→ Excerpt:
What kind of boring hellworld do you live in? I live less than a tank of gas from like 6 major metropolitan areas and a variety of mountains, lakes, beaches.

For less than the price of a train ticket, I can have a weekend trip to anywhere I want. The great thing about cars is not only do they travel but you can also sleep in them if needed. Good luck doing that on public transportation.


----------



## beet644 (Apr 21, 2022)

you can still have private homes with good public transit. I am a truck driver and wish we had better public transit. More people off the road would make my job better.  I drive 90 percent of the time but when I bought my house I got one close to a metro station just to give me the choice.  We don't need pods we just just need houses in places that don't force you to drive all the fucking time.


----------



## TurdFondler (Apr 21, 2022)

Bonesjones said:


> What kind of boring hellworld do you live in? I live less than a tank of gas from like 6 major metropolitan areas and a variety of mountains, lakes, beaches.
> 
> For less than the price of a train ticket, I can have a weekend trip to anywhere I want. The great thing about cars is not only do they travel but you can also sleep in them if needed. Good luck doing that on public transportation.


My brother in christ I live 6 hours from _anywhere. _There exists that vast, boring and endless swath of North America that is comprised of nothing but fields, shitty towns and awful cities with some lakes and forests here and there. There's nothing really _good _for hours, and I'm not driving all day to see slightly different lakes and water. 

Making cities less car centric would make my life probably 100% more enjoyable.


----------



## kim foxx (Apr 21, 2022)

A Rastafarian Skeleton said:


> Public transportation is for blacks.


only after forced desegregation. before that white people loved taking the bus and streetcars. virtually all of america's "public transportation" was profitable before desegregation and only after did the government take over failing bus and train companies


----------



## Ughubughughughughughghlug (Apr 22, 2022)

(Keypoint text descriptions)
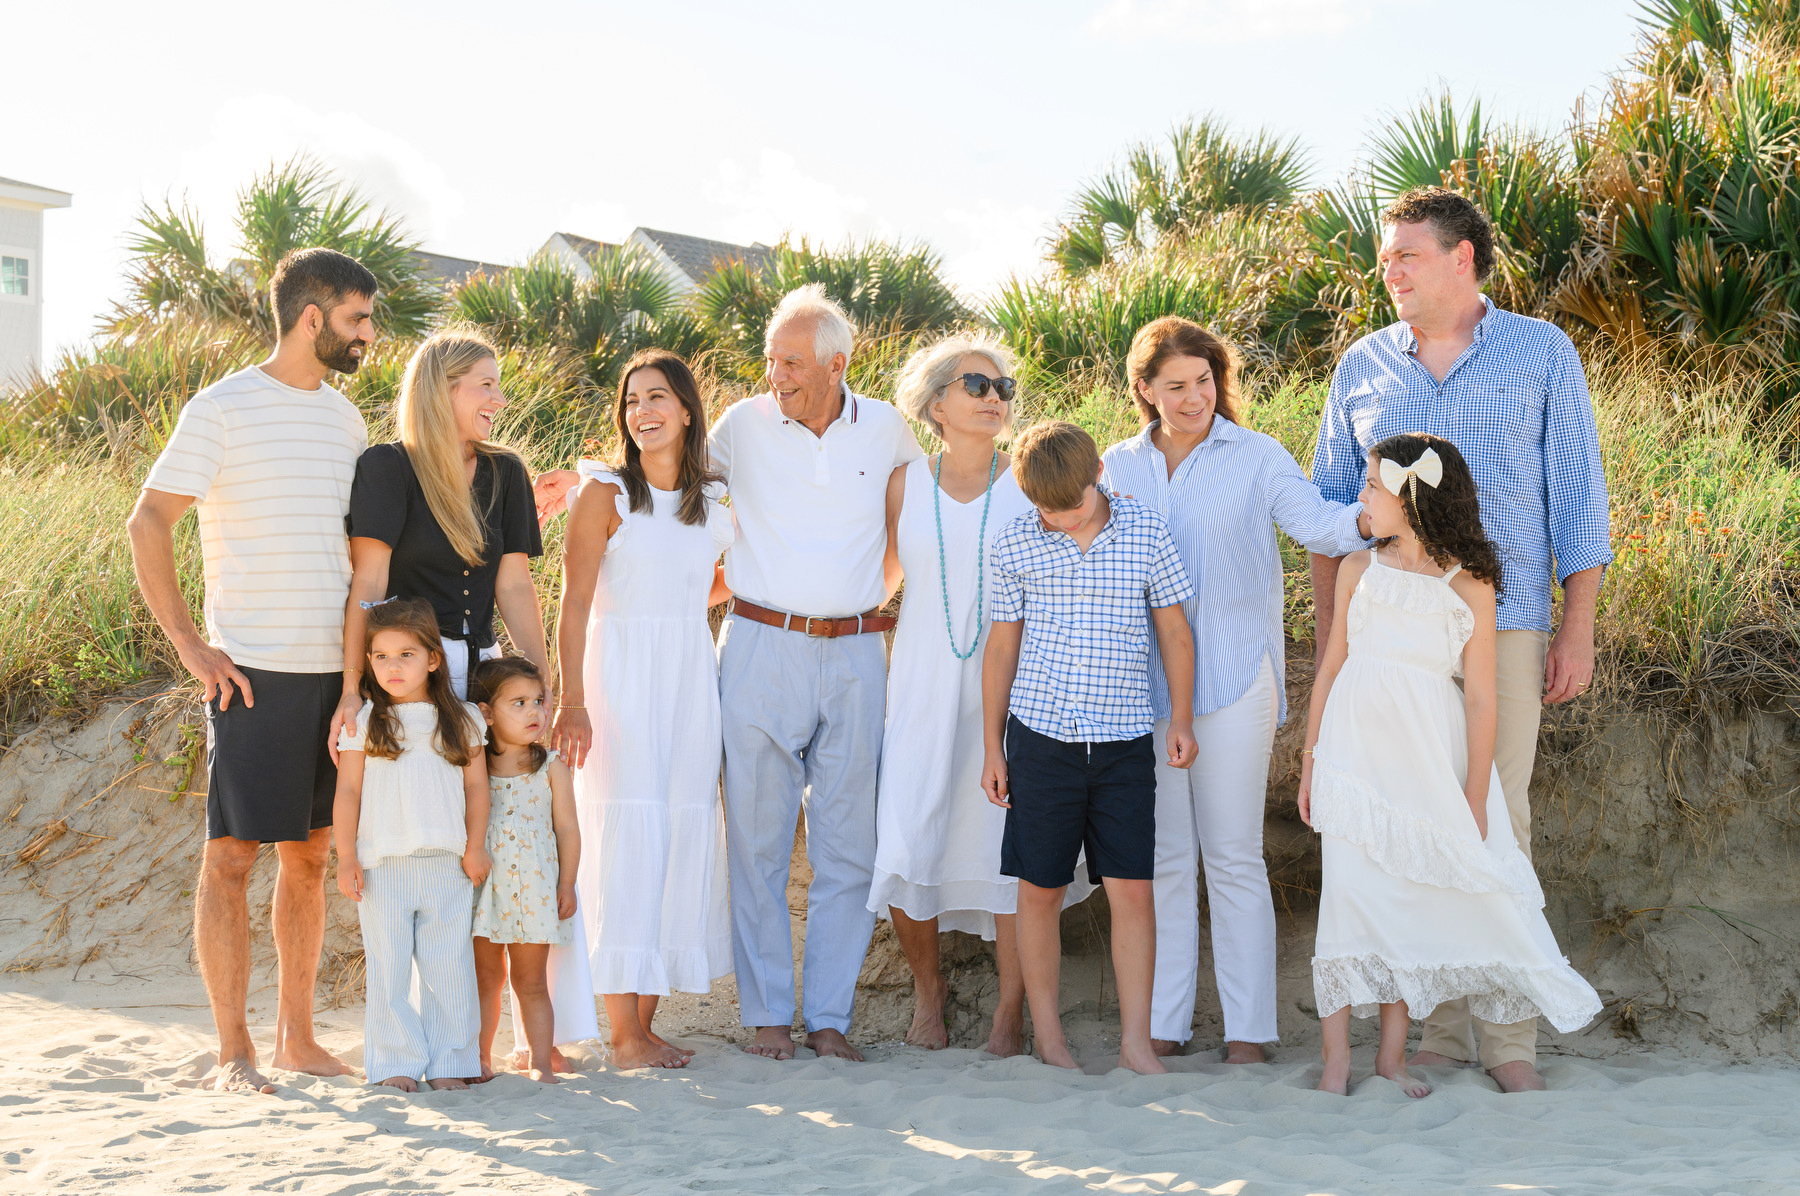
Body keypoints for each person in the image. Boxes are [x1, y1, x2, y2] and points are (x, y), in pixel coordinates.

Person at [1309, 186, 1611, 1092]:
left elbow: (1579, 496)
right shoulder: (1362, 365)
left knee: (1491, 818)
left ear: (1461, 258)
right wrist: (1336, 631)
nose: (1387, 270)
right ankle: (1432, 1025)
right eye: (1385, 256)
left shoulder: (1540, 352)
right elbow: (1335, 514)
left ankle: (1509, 1041)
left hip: (1501, 627)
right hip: (1386, 641)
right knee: (1406, 819)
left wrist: (1578, 627)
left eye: (1405, 255)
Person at [127, 247, 377, 1094]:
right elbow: (149, 521)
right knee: (232, 856)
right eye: (357, 318)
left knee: (307, 858)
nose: (366, 335)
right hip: (252, 674)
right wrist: (193, 647)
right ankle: (234, 1050)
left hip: (330, 673)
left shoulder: (348, 422)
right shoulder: (222, 407)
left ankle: (295, 1038)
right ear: (313, 318)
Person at [1101, 318, 1371, 1062]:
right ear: (1145, 391)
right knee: (1164, 858)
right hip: (1138, 682)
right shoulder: (1114, 467)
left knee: (1232, 854)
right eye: (1177, 386)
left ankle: (1250, 1031)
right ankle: (1167, 1022)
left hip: (1234, 672)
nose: (1196, 398)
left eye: (1206, 381)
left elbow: (1317, 522)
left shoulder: (1256, 456)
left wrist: (1382, 514)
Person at [1298, 433, 1601, 1097]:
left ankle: (1392, 1060)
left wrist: (1473, 793)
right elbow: (1330, 670)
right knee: (1348, 895)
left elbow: (1484, 697)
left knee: (1406, 897)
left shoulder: (1471, 584)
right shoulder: (1357, 570)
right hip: (1353, 755)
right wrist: (1311, 760)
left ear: (1411, 498)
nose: (1361, 498)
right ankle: (1336, 1063)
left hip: (1423, 756)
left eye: (1373, 486)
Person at [335, 327, 597, 1066]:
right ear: (442, 388)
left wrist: (543, 679)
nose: (497, 397)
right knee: (414, 839)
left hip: (479, 676)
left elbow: (514, 583)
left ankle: (466, 1043)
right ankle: (408, 1038)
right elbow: (370, 586)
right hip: (406, 677)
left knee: (477, 848)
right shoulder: (387, 469)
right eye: (484, 382)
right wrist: (353, 689)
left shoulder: (506, 473)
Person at [709, 285, 925, 1061]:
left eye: (793, 362)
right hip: (761, 645)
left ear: (840, 363)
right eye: (771, 361)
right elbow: (672, 493)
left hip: (859, 653)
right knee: (757, 843)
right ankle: (769, 1016)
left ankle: (829, 1018)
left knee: (848, 847)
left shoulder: (889, 431)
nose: (777, 376)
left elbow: (917, 523)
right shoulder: (741, 426)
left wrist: (869, 597)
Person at [870, 335, 1093, 1055]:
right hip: (921, 682)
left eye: (1004, 387)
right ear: (936, 401)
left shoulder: (1025, 479)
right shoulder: (904, 483)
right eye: (977, 384)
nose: (996, 398)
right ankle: (928, 994)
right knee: (908, 835)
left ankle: (1009, 1013)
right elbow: (877, 582)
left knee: (1012, 848)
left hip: (1017, 682)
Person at [981, 420, 1198, 1074]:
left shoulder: (1145, 531)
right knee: (1039, 889)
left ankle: (1137, 1041)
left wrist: (1181, 718)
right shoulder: (1016, 541)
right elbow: (1001, 648)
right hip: (1040, 739)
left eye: (1071, 507)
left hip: (1123, 741)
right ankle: (1049, 1037)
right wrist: (993, 747)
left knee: (1132, 890)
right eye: (1047, 512)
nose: (1062, 521)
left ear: (1098, 472)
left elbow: (1175, 633)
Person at [552, 349, 735, 1070]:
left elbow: (708, 585)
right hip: (618, 677)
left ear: (687, 410)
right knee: (626, 835)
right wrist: (572, 699)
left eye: (657, 397)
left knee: (678, 831)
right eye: (631, 402)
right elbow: (571, 605)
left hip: (689, 677)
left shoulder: (713, 500)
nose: (642, 412)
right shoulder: (604, 493)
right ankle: (623, 1036)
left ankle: (648, 1024)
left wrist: (681, 608)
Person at [331, 598, 492, 1092]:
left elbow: (477, 788)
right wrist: (346, 857)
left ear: (433, 659)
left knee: (449, 967)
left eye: (405, 654)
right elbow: (350, 791)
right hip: (382, 865)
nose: (392, 667)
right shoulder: (364, 721)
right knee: (389, 968)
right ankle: (394, 1062)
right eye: (379, 656)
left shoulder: (462, 719)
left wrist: (475, 846)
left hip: (447, 861)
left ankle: (450, 1063)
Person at [469, 656, 579, 1084]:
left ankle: (539, 1062)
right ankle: (478, 1058)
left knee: (531, 982)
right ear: (486, 712)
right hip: (486, 890)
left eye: (538, 701)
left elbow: (568, 829)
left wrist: (566, 882)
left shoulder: (550, 766)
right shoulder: (474, 765)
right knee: (486, 978)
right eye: (518, 703)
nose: (534, 711)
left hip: (535, 890)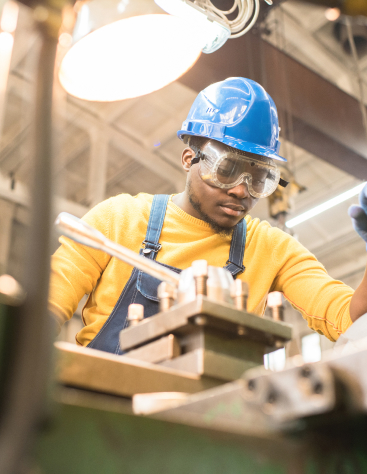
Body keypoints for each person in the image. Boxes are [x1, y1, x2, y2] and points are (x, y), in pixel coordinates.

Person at [49, 77, 367, 354]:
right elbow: (45, 309)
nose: (242, 191)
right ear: (190, 158)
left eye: (258, 179)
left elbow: (348, 320)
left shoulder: (272, 249)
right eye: (227, 170)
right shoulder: (118, 220)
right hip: (104, 407)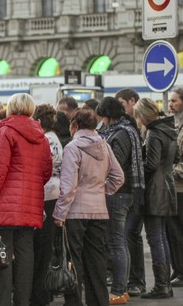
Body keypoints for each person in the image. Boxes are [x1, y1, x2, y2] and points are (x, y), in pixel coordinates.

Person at [0, 93, 52, 306]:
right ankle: (22, 301)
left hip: (7, 205)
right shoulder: (41, 136)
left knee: (3, 256)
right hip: (30, 204)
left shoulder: (5, 133)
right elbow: (45, 171)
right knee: (26, 256)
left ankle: (2, 302)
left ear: (10, 108)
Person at [52, 109, 124, 306]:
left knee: (74, 261)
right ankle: (99, 301)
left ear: (75, 125)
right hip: (99, 210)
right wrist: (101, 190)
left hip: (75, 212)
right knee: (97, 260)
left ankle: (74, 302)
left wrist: (59, 214)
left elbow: (68, 187)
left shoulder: (73, 148)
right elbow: (119, 177)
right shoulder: (105, 146)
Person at [96, 96, 144, 304]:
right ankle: (120, 288)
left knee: (116, 241)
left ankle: (118, 290)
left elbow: (114, 163)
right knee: (118, 241)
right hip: (123, 192)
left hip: (118, 193)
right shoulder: (125, 131)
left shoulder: (121, 134)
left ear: (107, 115)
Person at [134, 98, 178, 299]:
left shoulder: (153, 133)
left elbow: (151, 164)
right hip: (167, 186)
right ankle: (165, 284)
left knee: (155, 238)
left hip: (154, 190)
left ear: (143, 115)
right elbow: (174, 158)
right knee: (162, 238)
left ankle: (161, 285)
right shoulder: (169, 129)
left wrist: (135, 170)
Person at [114, 88, 146, 297]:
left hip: (132, 189)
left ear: (131, 101)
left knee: (129, 236)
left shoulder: (131, 129)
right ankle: (134, 280)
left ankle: (136, 281)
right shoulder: (132, 128)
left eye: (121, 103)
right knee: (129, 236)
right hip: (134, 188)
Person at [30, 104, 63, 306]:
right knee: (47, 247)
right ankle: (44, 291)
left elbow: (41, 167)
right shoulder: (56, 140)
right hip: (55, 194)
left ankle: (39, 293)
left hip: (44, 196)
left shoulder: (44, 139)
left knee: (39, 248)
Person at [168, 87, 183, 287]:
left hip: (180, 187)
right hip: (173, 187)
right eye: (170, 101)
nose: (170, 105)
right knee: (172, 232)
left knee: (178, 231)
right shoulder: (174, 124)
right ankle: (178, 269)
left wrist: (167, 170)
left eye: (174, 101)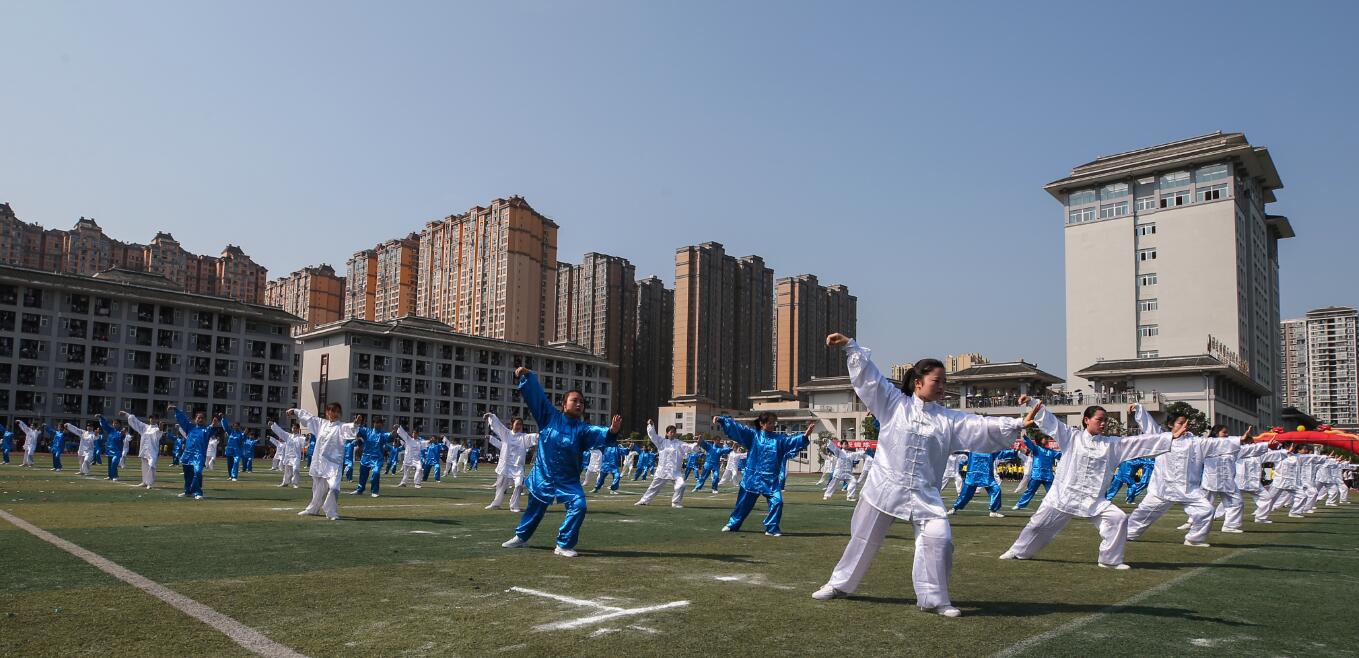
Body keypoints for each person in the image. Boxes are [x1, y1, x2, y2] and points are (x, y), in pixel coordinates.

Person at [811, 335, 1035, 617]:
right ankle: (838, 584)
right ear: (918, 382)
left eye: (944, 382)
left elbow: (979, 426)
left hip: (924, 493)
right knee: (862, 539)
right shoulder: (893, 404)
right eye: (936, 381)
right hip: (884, 487)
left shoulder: (948, 419)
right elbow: (871, 381)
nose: (942, 387)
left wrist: (1017, 423)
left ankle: (934, 598)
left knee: (940, 539)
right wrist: (851, 347)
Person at [999, 402, 1185, 569]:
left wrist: (1169, 438)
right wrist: (1032, 403)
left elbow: (1138, 442)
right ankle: (1017, 551)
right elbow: (1052, 423)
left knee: (1118, 518)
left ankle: (1110, 560)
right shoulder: (1071, 437)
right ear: (1086, 420)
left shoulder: (1112, 445)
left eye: (1105, 420)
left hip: (1093, 500)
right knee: (1037, 525)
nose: (1103, 423)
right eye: (1099, 420)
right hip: (1063, 495)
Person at [500, 367, 622, 557]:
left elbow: (600, 433)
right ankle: (521, 537)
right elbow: (538, 397)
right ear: (564, 405)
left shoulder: (583, 430)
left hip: (568, 479)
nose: (579, 404)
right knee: (535, 508)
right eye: (575, 400)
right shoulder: (549, 417)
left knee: (579, 505)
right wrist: (527, 376)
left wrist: (612, 430)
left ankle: (564, 545)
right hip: (543, 474)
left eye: (582, 402)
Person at [1125, 406, 1247, 548]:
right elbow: (1149, 426)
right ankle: (1126, 534)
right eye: (1180, 423)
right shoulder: (1162, 439)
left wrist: (1240, 439)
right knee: (1142, 514)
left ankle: (1194, 539)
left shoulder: (1196, 442)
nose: (1184, 426)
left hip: (1188, 490)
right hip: (1162, 489)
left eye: (1186, 423)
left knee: (1206, 510)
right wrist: (1139, 409)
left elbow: (1217, 443)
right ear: (1170, 424)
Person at [1196, 424, 1273, 533]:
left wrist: (1267, 445)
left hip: (1227, 482)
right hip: (1210, 481)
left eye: (1227, 432)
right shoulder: (1207, 445)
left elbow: (1250, 449)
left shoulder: (1233, 447)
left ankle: (1230, 526)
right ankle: (1193, 523)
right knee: (1203, 504)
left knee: (1236, 503)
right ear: (1216, 433)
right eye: (1224, 432)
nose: (1227, 434)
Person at [288, 403, 358, 521]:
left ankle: (331, 511)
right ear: (327, 412)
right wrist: (294, 411)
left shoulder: (341, 426)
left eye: (337, 411)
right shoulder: (321, 424)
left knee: (334, 487)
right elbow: (308, 417)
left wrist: (355, 424)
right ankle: (313, 509)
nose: (335, 414)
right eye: (332, 411)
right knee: (317, 488)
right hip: (319, 462)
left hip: (334, 464)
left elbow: (351, 428)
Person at [485, 413, 537, 510]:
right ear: (512, 424)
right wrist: (491, 416)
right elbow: (498, 425)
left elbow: (534, 437)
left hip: (517, 467)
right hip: (505, 465)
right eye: (517, 424)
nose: (519, 426)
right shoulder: (506, 434)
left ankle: (514, 505)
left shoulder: (524, 437)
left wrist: (540, 435)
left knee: (519, 485)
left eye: (520, 424)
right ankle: (496, 504)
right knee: (500, 486)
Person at [636, 421, 694, 508]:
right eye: (671, 432)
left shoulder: (679, 443)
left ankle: (675, 502)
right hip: (662, 470)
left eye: (674, 432)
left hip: (675, 471)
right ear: (667, 433)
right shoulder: (661, 442)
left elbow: (689, 447)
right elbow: (653, 436)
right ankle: (644, 501)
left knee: (681, 485)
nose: (673, 433)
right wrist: (651, 425)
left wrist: (698, 444)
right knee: (653, 487)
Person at [948, 447, 1018, 517]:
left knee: (996, 490)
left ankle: (993, 511)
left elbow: (1002, 453)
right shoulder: (972, 449)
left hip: (987, 476)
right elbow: (961, 450)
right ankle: (954, 508)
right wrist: (952, 449)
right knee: (965, 494)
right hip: (973, 476)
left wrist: (1015, 451)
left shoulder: (991, 450)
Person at [169, 406, 220, 499]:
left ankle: (198, 493)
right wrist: (175, 409)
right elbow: (183, 420)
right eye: (198, 418)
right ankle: (188, 491)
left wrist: (214, 424)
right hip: (187, 454)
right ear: (195, 419)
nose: (200, 419)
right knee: (187, 474)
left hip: (199, 455)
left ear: (205, 420)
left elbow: (213, 428)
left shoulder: (206, 430)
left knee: (198, 472)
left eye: (202, 418)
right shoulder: (190, 427)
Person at [1013, 435, 1061, 510]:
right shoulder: (1036, 449)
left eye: (1047, 438)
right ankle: (1019, 504)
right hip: (1037, 475)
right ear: (1040, 440)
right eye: (1045, 438)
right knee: (1030, 491)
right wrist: (1025, 437)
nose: (1046, 440)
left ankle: (1056, 507)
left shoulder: (1051, 451)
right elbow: (1030, 444)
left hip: (1048, 476)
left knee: (1053, 492)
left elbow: (1061, 455)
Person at [120, 411, 163, 488]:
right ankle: (144, 482)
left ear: (157, 420)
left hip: (152, 451)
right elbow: (136, 422)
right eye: (151, 418)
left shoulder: (157, 429)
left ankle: (150, 483)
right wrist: (126, 414)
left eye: (154, 418)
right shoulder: (145, 427)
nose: (152, 420)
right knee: (144, 466)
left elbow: (159, 433)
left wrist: (161, 428)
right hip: (144, 450)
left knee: (151, 465)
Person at [353, 417, 391, 497]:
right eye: (375, 422)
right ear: (373, 423)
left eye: (379, 423)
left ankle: (374, 491)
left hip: (377, 458)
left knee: (376, 472)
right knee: (363, 475)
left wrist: (395, 432)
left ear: (382, 425)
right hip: (366, 457)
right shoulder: (367, 431)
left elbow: (390, 436)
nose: (377, 424)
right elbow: (356, 429)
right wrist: (356, 422)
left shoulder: (383, 434)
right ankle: (360, 490)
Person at [269, 420, 306, 488]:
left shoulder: (301, 438)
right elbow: (280, 432)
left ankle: (295, 483)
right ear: (292, 429)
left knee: (296, 469)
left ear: (298, 429)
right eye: (293, 428)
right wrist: (273, 425)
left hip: (296, 457)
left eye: (296, 428)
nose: (294, 429)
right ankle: (285, 482)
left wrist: (307, 439)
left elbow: (305, 443)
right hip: (288, 456)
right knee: (287, 471)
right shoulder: (288, 436)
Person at [97, 415, 128, 481]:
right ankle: (110, 476)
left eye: (116, 423)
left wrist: (123, 434)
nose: (114, 424)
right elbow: (104, 425)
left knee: (114, 462)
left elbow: (122, 437)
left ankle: (115, 476)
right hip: (110, 450)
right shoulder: (111, 430)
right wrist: (101, 417)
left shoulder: (121, 432)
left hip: (117, 451)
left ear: (119, 424)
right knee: (110, 464)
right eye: (113, 423)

→ Exercise requirements:
a) Reproduce the passage of the thread from "Making cities less" up to and including "is for blacks.".
b) According to the thread, what job does beet644 have?

→ Task-by-task results:
a)
Making cities less car centric would make my life probably 100% more enjoyable.


----------



## kim foxx (Apr 21, 2022)

A Rastafarian Skeleton said:


> Public transportation is for blacks.

b) Truck driver.